-- START --

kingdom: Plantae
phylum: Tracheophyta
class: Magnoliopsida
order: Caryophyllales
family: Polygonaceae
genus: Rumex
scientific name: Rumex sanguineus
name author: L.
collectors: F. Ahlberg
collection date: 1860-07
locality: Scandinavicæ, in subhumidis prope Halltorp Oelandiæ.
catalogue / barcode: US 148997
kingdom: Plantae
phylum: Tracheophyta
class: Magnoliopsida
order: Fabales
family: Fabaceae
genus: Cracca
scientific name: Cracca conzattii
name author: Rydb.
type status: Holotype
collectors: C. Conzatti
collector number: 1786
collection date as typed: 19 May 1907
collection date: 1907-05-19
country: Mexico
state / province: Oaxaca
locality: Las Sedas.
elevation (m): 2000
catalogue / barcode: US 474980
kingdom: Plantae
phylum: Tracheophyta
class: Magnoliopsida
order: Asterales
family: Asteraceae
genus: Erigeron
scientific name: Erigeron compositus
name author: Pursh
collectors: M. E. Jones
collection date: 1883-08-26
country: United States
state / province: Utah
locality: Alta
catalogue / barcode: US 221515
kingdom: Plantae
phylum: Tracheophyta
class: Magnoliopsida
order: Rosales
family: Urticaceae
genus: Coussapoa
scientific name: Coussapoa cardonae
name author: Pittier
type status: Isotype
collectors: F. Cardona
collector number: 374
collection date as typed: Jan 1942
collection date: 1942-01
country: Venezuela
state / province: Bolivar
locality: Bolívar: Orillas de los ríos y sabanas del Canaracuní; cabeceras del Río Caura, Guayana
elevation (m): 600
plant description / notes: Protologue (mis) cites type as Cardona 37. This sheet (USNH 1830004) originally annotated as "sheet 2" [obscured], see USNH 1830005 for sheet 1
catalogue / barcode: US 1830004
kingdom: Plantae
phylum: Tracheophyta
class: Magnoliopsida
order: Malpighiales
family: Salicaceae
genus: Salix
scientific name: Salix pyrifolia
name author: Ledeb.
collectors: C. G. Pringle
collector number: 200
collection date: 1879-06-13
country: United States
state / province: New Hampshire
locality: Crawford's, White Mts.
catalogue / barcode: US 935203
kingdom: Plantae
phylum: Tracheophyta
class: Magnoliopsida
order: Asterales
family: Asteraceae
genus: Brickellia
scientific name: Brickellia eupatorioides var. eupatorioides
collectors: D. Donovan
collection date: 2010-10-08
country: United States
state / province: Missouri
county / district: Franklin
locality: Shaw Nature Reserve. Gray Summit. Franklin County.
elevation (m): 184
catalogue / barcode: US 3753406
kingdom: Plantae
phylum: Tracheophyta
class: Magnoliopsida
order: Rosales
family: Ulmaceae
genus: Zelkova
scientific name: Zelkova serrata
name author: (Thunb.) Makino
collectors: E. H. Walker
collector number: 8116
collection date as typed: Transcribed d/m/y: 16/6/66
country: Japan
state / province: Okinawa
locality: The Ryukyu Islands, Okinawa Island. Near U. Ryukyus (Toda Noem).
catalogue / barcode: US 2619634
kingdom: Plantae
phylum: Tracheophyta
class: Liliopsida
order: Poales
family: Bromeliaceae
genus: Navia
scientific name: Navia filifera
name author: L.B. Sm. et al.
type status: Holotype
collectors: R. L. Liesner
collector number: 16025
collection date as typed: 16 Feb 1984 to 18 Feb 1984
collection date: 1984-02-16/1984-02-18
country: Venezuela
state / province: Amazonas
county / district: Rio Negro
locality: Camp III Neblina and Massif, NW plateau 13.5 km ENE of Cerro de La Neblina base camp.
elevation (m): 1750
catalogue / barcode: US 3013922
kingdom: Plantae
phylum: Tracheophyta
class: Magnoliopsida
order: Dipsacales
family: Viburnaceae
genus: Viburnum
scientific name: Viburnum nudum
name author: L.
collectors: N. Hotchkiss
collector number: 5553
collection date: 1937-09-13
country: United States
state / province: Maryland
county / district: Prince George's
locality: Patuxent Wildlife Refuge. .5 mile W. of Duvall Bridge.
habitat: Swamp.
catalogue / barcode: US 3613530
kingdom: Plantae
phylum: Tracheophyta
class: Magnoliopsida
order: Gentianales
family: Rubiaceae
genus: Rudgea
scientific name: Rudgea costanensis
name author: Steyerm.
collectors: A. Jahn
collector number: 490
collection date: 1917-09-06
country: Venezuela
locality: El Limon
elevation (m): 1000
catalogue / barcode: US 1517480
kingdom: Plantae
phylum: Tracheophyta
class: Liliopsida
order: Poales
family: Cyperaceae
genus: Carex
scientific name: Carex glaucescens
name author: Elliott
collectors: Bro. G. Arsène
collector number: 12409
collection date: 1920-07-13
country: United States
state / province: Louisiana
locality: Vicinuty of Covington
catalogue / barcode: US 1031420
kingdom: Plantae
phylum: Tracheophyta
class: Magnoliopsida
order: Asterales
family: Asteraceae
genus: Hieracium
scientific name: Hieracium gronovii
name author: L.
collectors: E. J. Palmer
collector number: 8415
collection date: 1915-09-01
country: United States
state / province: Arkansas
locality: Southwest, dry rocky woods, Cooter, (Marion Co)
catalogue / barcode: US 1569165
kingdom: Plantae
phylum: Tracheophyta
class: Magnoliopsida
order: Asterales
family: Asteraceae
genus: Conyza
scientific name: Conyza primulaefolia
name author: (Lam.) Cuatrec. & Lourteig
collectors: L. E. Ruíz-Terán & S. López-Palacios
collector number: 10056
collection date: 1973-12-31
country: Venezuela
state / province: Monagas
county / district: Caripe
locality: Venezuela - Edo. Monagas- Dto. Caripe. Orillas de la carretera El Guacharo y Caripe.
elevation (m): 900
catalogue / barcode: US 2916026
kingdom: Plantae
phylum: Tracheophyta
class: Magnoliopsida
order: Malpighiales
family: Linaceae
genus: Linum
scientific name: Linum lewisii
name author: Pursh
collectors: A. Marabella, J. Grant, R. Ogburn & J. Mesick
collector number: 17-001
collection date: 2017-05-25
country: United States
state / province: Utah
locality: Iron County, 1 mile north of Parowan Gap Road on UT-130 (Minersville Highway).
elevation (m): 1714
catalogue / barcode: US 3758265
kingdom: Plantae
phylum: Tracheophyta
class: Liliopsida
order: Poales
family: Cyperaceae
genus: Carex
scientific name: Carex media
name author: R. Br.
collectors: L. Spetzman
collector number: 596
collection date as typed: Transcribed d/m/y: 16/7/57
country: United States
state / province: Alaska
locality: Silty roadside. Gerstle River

-- END --

• [Requirement]:
Turn the part of the listing above that opens with the line containing "genus: Viburnum" and closes with the line containing "catalogue / barcode: US 2916026", both included, into a JSON list of strings with one string per line and no blank lines.

• [Response to this task]:
[
  "genus: Viburnum",
  "scientific name: Viburnum nudum",
  "name author: L.",
  "collectors: N. Hotchkiss",
  "collector number: 5553",
  "collection date: 1937-09-13",
  "country: United States",
  "state / province: Maryland",
  "county / district: Prince George's",
  "locality: Patuxent Wildlife Refuge. .5 mile W. of Duvall Bridge.",
  "habitat: Swamp.",
  "catalogue / barcode: US 3613530",
  "kingdom: Plantae",
  "phylum: Tracheophyta",
  "class: Magnoliopsida",
  "order: Gentianales",
  "family: Rubiaceae",
  "genus: Rudgea",
  "scientific name: Rudgea costanensis",
  "name author: Steyerm.",
  "collectors: A. Jahn",
  "collector number: 490",
  "collection date: 1917-09-06",
  "country: Venezuela",
  "locality: El Limon",
  "elevation (m): 1000",
  "catalogue / barcode: US 1517480",
  "kingdom: Plantae",
  "phylum: Tracheophyta",
  "class: Liliopsida",
  "order: Poales",
  "family: Cyperaceae",
  "genus: Carex",
  "scientific name: Carex glaucescens",
  "name author: Elliott",
  "collectors: Bro. G. Arsène",
  "collector number: 12409",
  "collection date: 1920-07-13",
  "country: United States",
  "state / province: Louisiana",
  "locality: Vicinuty of Covington",
  "catalogue / barcode: US 1031420",
  "kingdom: Plantae",
  "phylum: Tracheophyta",
  "class: Magnoliopsida",
  "order: Asterales",
  "family: Asteraceae",
  "genus: Hieracium",
  "scientific name: Hieracium gronovii",
  "name author: L.",
  "collectors: E. J. Palmer",
  "collector number: 8415",
  "collection date: 1915-09-01",
  "country: United States",
  "state / province: Arkansas",
  "locality: Southwest, dry rocky woods, Cooter, (Marion Co)",
  "catalogue / barcode: US 1569165",
  "kingdom: Plantae",
  "phylum: Tracheophyta",
  "class: Magnoliopsida",
  "order: Asterales",
  "family: Asteraceae",
  "genus: Conyza",
  "scientific name: Conyza primulaefolia",
  "name author: (Lam.) Cuatrec. & Lourteig",
  "collectors: L. E. Ruíz-Terán & S. López-Palacios",
  "collector number: 10056",
  "collection date: 1973-12-31",
  "country: Venezuela",
  "state / province: Monagas",
  "county / district: Caripe",
  "locality: Venezuela - Edo. Monagas- Dto. Caripe. Orillas de la carretera El Guacharo y Caripe.",
  "elevation (m): 900",
  "catalogue / barcode: US 2916026"
]